*** Opening of Provided entries ***

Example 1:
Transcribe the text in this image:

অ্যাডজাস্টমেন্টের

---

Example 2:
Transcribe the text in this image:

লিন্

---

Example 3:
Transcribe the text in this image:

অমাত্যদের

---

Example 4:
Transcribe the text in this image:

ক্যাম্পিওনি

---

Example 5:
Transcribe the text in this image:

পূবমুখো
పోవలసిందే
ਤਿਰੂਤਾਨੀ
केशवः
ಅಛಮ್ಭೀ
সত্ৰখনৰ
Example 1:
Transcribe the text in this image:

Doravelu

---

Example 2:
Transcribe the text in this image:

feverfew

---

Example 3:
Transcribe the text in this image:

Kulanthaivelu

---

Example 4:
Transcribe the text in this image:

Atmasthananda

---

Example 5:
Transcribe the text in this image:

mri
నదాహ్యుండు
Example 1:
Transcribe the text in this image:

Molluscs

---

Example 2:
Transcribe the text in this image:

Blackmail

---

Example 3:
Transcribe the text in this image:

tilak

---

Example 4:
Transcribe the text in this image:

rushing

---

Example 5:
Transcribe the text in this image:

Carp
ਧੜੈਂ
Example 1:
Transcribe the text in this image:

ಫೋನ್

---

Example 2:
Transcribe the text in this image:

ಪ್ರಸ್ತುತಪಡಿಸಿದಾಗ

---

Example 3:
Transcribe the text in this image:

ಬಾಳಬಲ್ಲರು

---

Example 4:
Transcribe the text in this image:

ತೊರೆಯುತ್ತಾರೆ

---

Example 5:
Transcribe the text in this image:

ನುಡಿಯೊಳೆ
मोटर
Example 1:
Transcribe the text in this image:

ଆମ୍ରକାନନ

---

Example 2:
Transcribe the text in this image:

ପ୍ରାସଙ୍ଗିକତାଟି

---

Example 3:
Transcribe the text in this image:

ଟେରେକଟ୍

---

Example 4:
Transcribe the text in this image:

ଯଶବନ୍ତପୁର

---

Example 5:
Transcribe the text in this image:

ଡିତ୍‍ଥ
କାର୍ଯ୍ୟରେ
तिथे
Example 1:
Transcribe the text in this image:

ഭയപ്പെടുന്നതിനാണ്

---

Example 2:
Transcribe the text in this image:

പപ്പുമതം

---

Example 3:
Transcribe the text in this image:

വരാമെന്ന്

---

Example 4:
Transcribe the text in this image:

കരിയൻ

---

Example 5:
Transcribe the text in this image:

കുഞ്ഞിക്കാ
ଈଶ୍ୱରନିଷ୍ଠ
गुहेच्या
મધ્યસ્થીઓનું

*** Close of Provided entries ***

◆ The problem: Reproduce the data verbatim, line for line.

◆ Output below:
Example 1:
Transcribe the text in this image:

অ্যাডজাস্টমেন্টের

---

Example 2:
Transcribe the text in this image:

লিন্

---

Example 3:
Transcribe the text in this image:

অমাত্যদের

---

Example 4:
Transcribe the text in this image:

ক্যাম্পিওনি

---

Example 5:
Transcribe the text in this image:

পূবমুখো
పోవలసిందే
ਤਿਰੂਤਾਨੀ
केशवः
ಅಛಮ್ಭೀ
সত্ৰখনৰ
Example 1:
Transcribe the text in this image:

Doravelu

---

Example 2:
Transcribe the text in this image:

feverfew

---

Example 3:
Transcribe the text in this image:

Kulanthaivelu

---

Example 4:
Transcribe the text in this image:

Atmasthananda

---

Example 5:
Transcribe the text in this image:

mri
నదాహ్యుండు
Example 1:
Transcribe the text in this image:

Molluscs

---

Example 2:
Transcribe the text in this image:

Blackmail

---

Example 3:
Transcribe the text in this image:

tilak

---

Example 4:
Transcribe the text in this image:

rushing

---

Example 5:
Transcribe the text in this image:

Carp
ਧੜੈਂ
Example 1:
Transcribe the text in this image:

ಫೋನ್

---

Example 2:
Transcribe the text in this image:

ಪ್ರಸ್ತುತಪಡಿಸಿದಾಗ

---

Example 3:
Transcribe the text in this image:

ಬಾಳಬಲ್ಲರು

---

Example 4:
Transcribe the text in this image:

ತೊರೆಯುತ್ತಾರೆ

---

Example 5:
Transcribe the text in this image:

ನುಡಿಯೊಳೆ
मोटर
Example 1:
Transcribe the text in this image:

ଆମ୍ରକାନନ

---

Example 2:
Transcribe the text in this image:

ପ୍ରାସଙ୍ଗିକତାଟି

---

Example 3:
Transcribe the text in this image:

ଟେରେକଟ୍

---

Example 4:
Transcribe the text in this image:

ଯଶବନ୍ତପୁର

---

Example 5:
Transcribe the text in this image:

ଡିତ୍‍ଥ
କାର୍ଯ୍ୟରେ
तिथे
Example 1:
Transcribe the text in this image:

ഭയപ്പെടുന്നതിനാണ്

---

Example 2:
Transcribe the text in this image:

പപ്പുമതം

---

Example 3:
Transcribe the text in this image:

വരാമെന്ന്

---

Example 4:
Transcribe the text in this image:

കരിയൻ

---

Example 5:
Transcribe the text in this image:

കുഞ്ഞിക്കാ
ଈଶ୍ୱରନିଷ୍ଠ
गुहेच्या
મધ્યસ્થીઓનું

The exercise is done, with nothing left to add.